Source:IMF WEO April 20146, Haver, Data as of 9/4/14
  • CEE countries’ existing (and for some, forthcoming) memberships in the EU, OECD, and NATO have created a more stable and integrated economic market. While there is still work to do to integrate markets and regulations, most visibly in the energy sector, the countries are converging with Western Europe. Slovakia, Slovenia and Estonia have already adopted the euro as the single currency, with other CEE countries expected to join the Eurozone in the next decade. The political environment has been largely constructive with the embrace of pluralistic, multi-party democracy following the collapse of communism – a historic achievement – although, notably, in a few countries in CEE, these gains are coming under pressure from corruption, populism, and backsliding on judicial independence, rights protection, and free press. Broadly, however, legal, regulatory, and business conditions have advanced and standardized considerably across CEE, which has been shaped by the common EU acquis adopted as part of EU accession for some in CEE;6

    Insulin, contact lenses, parachutes, matches, the Rubik’s Cube, and more recently Skype and several of the world’s leading computer anti-virus companies all originated in Central and Eastern Europe

  • The CEE, because of its location, is ideally situated for building trade links between Western Europe, the Middle East, and Asia.
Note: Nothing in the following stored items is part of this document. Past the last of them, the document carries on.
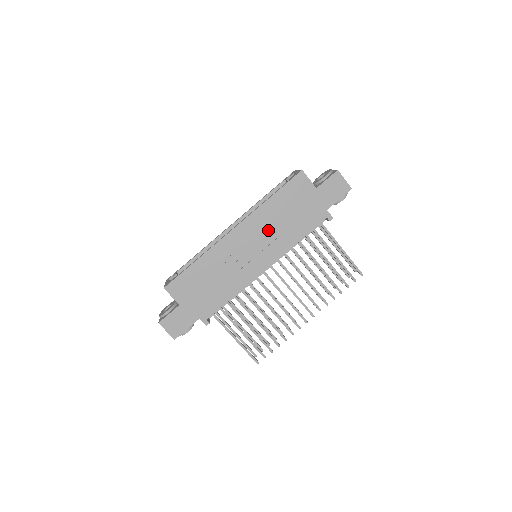
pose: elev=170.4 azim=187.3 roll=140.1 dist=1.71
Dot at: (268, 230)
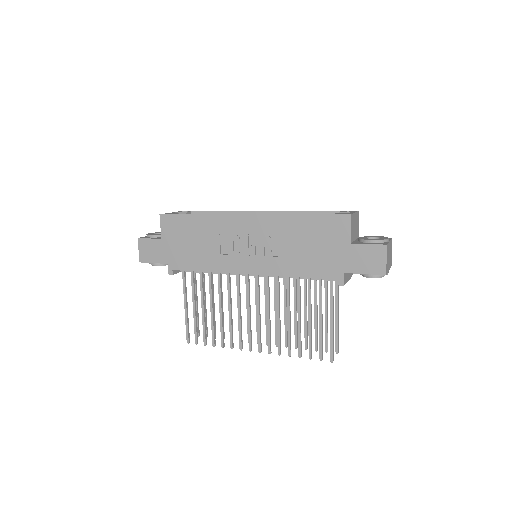
Dot at: (275, 242)
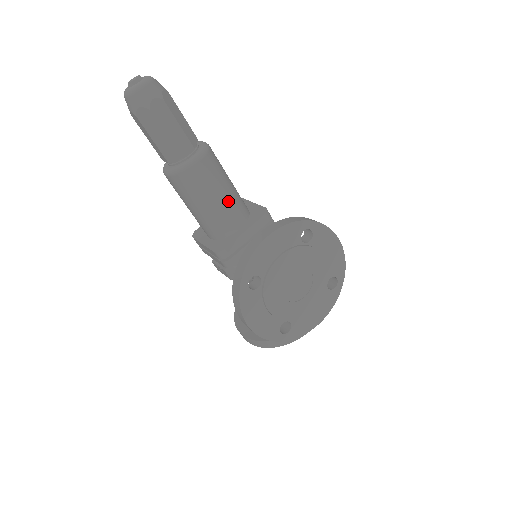
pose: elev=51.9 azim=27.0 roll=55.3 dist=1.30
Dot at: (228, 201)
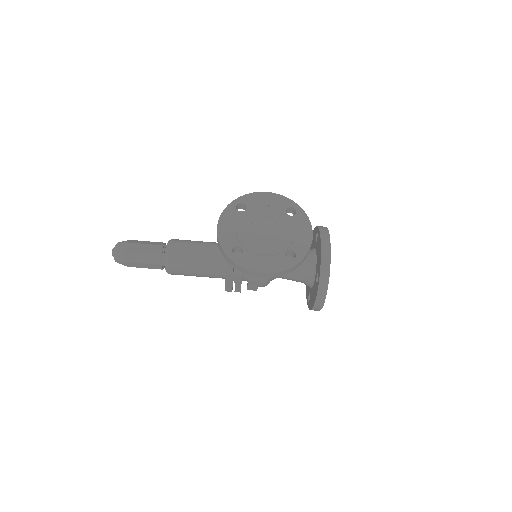
Dot at: (205, 248)
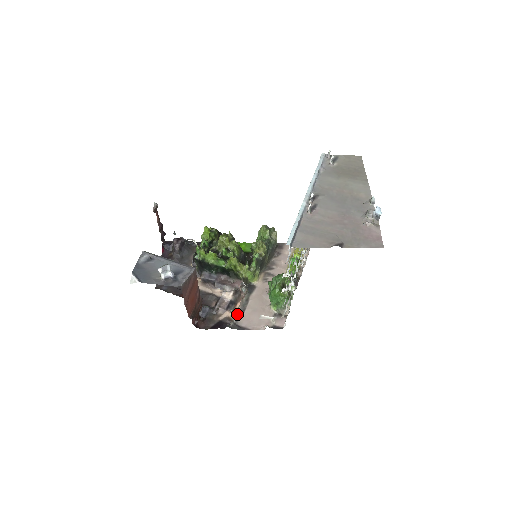
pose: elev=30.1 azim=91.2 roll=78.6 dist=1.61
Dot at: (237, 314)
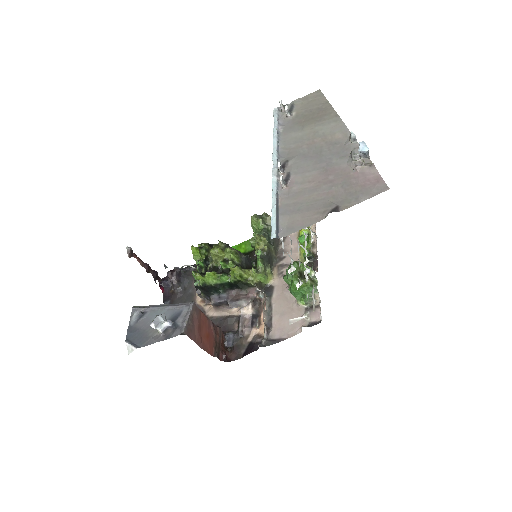
Dot at: (265, 327)
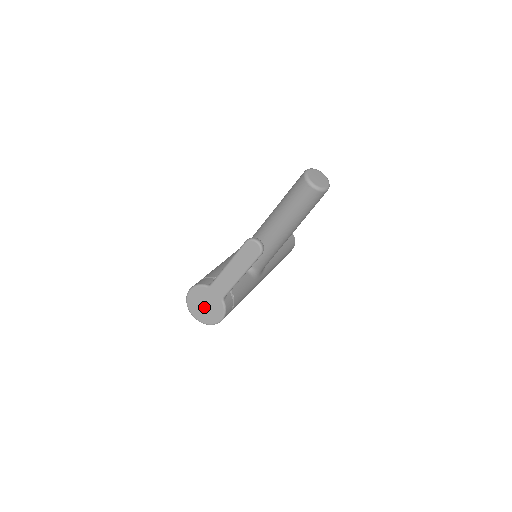
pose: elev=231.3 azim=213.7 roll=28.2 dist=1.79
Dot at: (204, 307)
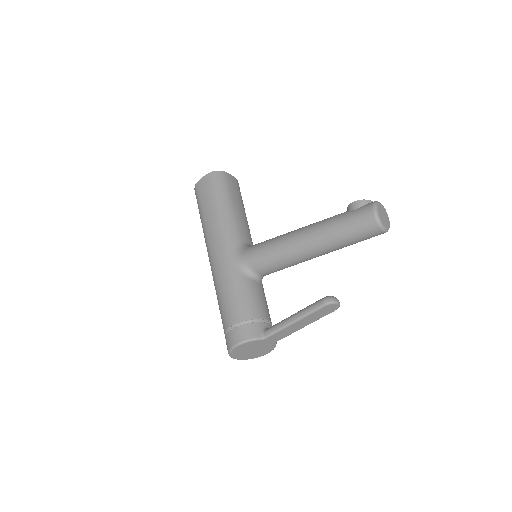
Dot at: (251, 351)
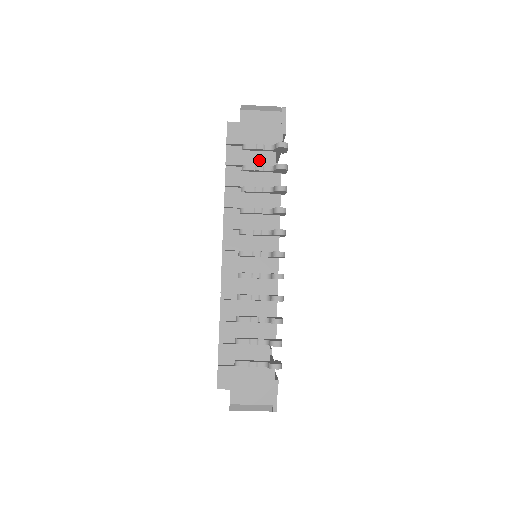
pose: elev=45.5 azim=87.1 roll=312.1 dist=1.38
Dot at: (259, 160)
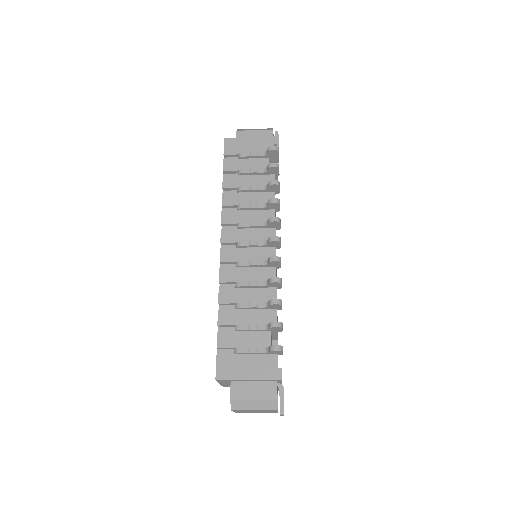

The region has access to the Adriatic, Baltic, Black, and Mediterranean Seas and has significantly improved road and rail infrastructure in recent years and has become deeply integrated with pan-European transport corridors;
  • The region benefits from a well-educated and inexpensive workforce with particular strengths in technology and engineering. From 2001 to 2012, the percentage of the CEE7 labor force with tertiary qualifications increased by ~11 percentage points to 24%, versus an increase of ~7 percentage points to 29% in the Eurozone. The average wage in CEE is less than one third of that in developed Europe;8 and
  • CEE also enjoys increasingly supportive tax regimes with favorable corporate tax rates ranging from 10% in Bulgaria to 22% in Slovakia, compared with ~30% in Germany and an OECD average of more than 24%.9

While the region exhibits several positive characteristics and some notable achievements, the global success of CEE companies lags on average behind those in other European and international markets. For comparison, Israel and Sweden, two countries with relatively small populations (both less than 10 million), have each produced more global companies than the entire CEE region combined. To illustrate, there are just 11 CEE-based companies listed on NASDAQ compared with 62 from Israel.10 In the Global Forbes 2000 list, there are ten companies from all of CEE (seven from Poland, two from Hungary, and one from the Czech Republic), compared to 26 from Sweden alone.11

Exhibit 3

Fortune 2000 companies for different European countries

Source: Forbes Global 2000,

With such attractive market fundamentals, why does the CEE region have so few global champions? What are some of the lessons from other countries that could be applied to CEE? And, what can we learn from some of the true CEE success stories, which, despite the odds, have managed to flourish internationally?

In order to attempt to answer these questions, we have drawn upon our institutional knowledge of having evaluated investment opportunities in the CEE region and across Europe, as well as extensive dialogue with entrepreneurs and CEOs of the region’s leading companies, regional experts, and other government officials. In this paper, we review the key challenges CEE companies face in penetrating the global markets. We then offer a set of considerations for the public sector and aspiring CEE companies, identifying potential ways to tackle those challenges. We aim to draw lessons from CEE champions as well as pan-European KKR portfolio companies that have succeeded internationally.

We have not attempted to cover either the region’s macro-economic or geopolitical situation in depth; our aim is to provide a ’battlefield’ business perspective based on our experience. We neither have nor offer all the answers, but we hope our observations can contribute to the debate among private and public stakeholders in CEE on how to propel private sector champions and, thereby, accelerate growth of the region.